━━ STUDY MATERIAL ━━
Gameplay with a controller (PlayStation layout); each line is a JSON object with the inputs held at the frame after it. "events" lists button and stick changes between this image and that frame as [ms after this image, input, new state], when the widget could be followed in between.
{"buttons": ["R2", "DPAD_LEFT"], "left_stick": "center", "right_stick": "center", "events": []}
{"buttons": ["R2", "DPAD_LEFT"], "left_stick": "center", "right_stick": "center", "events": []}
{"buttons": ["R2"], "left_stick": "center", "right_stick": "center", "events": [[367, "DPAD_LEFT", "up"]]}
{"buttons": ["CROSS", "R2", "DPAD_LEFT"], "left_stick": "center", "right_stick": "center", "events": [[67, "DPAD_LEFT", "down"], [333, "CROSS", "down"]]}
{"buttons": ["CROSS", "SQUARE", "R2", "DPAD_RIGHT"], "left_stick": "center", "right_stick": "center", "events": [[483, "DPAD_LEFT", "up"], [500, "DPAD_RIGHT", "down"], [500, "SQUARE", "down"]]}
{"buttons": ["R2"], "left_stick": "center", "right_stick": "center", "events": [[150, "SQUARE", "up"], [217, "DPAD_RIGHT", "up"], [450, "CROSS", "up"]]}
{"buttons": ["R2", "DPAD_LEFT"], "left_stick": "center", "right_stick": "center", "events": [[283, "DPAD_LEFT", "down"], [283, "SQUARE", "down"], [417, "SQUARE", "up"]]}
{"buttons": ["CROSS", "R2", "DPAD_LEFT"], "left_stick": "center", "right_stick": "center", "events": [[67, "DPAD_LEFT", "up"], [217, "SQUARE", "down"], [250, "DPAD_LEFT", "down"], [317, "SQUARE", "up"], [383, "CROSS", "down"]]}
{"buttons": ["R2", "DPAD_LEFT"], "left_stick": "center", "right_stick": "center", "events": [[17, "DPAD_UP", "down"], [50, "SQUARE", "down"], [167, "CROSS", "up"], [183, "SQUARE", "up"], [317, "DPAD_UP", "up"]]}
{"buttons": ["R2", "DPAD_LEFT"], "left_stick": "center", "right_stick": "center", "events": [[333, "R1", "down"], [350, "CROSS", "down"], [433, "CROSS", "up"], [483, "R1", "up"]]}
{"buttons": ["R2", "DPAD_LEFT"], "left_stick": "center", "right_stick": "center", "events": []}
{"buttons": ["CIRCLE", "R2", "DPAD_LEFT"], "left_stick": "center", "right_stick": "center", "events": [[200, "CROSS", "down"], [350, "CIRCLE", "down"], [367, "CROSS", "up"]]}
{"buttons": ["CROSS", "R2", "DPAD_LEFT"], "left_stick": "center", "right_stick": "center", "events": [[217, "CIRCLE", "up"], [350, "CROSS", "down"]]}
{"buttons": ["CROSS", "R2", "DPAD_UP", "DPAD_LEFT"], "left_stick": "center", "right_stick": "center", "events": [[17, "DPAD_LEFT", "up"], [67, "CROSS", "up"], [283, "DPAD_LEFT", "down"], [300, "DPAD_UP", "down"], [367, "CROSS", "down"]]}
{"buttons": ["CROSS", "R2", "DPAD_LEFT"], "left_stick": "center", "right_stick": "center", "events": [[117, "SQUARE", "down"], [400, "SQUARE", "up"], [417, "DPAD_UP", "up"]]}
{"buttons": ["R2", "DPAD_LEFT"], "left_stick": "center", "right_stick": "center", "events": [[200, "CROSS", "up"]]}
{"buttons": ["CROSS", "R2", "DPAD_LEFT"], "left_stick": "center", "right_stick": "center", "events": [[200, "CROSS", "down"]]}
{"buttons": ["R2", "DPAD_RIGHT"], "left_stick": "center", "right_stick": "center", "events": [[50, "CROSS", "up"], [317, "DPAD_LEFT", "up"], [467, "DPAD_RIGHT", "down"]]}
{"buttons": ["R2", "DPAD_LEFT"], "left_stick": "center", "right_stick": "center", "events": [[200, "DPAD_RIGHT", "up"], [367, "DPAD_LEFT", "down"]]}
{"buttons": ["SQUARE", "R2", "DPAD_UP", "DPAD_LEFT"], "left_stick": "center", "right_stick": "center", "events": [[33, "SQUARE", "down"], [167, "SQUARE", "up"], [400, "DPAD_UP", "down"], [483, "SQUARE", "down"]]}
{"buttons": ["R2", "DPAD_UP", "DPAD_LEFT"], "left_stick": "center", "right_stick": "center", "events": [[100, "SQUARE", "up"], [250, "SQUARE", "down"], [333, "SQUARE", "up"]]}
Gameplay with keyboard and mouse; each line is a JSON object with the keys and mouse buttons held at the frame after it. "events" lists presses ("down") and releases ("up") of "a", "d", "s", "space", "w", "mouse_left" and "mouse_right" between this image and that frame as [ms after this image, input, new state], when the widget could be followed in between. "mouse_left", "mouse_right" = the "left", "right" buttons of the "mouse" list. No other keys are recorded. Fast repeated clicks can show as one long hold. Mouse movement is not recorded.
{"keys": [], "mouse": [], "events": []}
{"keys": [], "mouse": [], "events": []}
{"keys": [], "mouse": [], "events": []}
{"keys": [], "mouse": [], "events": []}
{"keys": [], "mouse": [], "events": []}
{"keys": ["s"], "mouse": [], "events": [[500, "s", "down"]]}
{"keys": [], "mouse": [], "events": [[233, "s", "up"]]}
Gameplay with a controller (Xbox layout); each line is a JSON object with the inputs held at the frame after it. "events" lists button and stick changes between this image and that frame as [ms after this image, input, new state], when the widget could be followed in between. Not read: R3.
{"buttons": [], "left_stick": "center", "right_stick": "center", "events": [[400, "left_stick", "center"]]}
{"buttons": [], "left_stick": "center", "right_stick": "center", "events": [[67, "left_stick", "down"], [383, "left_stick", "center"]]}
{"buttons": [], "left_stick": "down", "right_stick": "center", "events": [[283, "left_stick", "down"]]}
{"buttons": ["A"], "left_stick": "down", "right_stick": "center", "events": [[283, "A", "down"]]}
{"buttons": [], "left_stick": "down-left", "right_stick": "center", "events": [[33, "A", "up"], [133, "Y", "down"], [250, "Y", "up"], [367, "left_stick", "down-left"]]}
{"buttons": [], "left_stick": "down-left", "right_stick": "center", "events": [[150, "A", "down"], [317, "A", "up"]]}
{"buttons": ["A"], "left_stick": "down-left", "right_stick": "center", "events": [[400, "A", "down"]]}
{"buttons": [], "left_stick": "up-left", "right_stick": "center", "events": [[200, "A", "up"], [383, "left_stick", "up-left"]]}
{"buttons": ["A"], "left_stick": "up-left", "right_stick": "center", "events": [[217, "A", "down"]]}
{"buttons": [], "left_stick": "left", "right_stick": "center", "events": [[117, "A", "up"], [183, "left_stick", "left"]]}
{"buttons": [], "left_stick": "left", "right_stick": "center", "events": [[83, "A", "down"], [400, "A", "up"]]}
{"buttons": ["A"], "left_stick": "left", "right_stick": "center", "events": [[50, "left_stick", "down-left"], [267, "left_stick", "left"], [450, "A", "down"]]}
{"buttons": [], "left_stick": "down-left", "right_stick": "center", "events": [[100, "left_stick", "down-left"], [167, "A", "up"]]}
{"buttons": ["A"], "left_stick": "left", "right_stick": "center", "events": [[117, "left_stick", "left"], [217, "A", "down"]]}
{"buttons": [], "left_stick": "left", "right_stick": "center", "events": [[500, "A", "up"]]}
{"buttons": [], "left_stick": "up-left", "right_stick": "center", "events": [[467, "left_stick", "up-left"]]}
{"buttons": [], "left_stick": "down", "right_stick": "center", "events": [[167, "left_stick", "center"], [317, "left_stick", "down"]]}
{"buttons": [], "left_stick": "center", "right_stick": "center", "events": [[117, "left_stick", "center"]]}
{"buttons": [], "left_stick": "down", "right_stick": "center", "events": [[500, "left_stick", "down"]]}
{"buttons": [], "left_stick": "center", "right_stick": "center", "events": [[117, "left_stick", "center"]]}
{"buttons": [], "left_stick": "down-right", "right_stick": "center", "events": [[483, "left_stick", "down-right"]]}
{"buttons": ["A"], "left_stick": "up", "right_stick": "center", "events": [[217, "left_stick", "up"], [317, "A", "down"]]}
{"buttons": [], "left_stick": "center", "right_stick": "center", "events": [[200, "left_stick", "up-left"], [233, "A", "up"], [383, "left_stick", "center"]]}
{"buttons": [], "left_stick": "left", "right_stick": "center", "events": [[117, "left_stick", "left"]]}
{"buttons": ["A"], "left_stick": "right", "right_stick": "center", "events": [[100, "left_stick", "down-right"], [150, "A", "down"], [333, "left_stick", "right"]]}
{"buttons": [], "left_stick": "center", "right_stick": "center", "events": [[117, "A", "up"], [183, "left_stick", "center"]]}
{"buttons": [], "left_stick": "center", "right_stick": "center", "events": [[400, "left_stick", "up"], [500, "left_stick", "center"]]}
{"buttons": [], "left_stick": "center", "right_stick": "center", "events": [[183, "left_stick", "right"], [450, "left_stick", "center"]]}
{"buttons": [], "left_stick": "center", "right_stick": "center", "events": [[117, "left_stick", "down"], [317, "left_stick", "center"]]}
━━━
#### TRY IT
Starting from the records above, copy each line where the string "layout" is found.

#### THE ANSWER
Gameplay with a controller (PlayStation layout); each line is a JSON object with the inputs held at the frame after it. "events" lists button and stick changes between this image and that frame as [ms after this image, input, new state], when the widget could be followed in between.
Gameplay with a controller (Xbox layout); each line is a JSON object with the inputs held at the frame after it. "events" lists button and stick changes between this image and that frame as [ms after this image, input, new state], when the widget could be followed in between. Not read: R3.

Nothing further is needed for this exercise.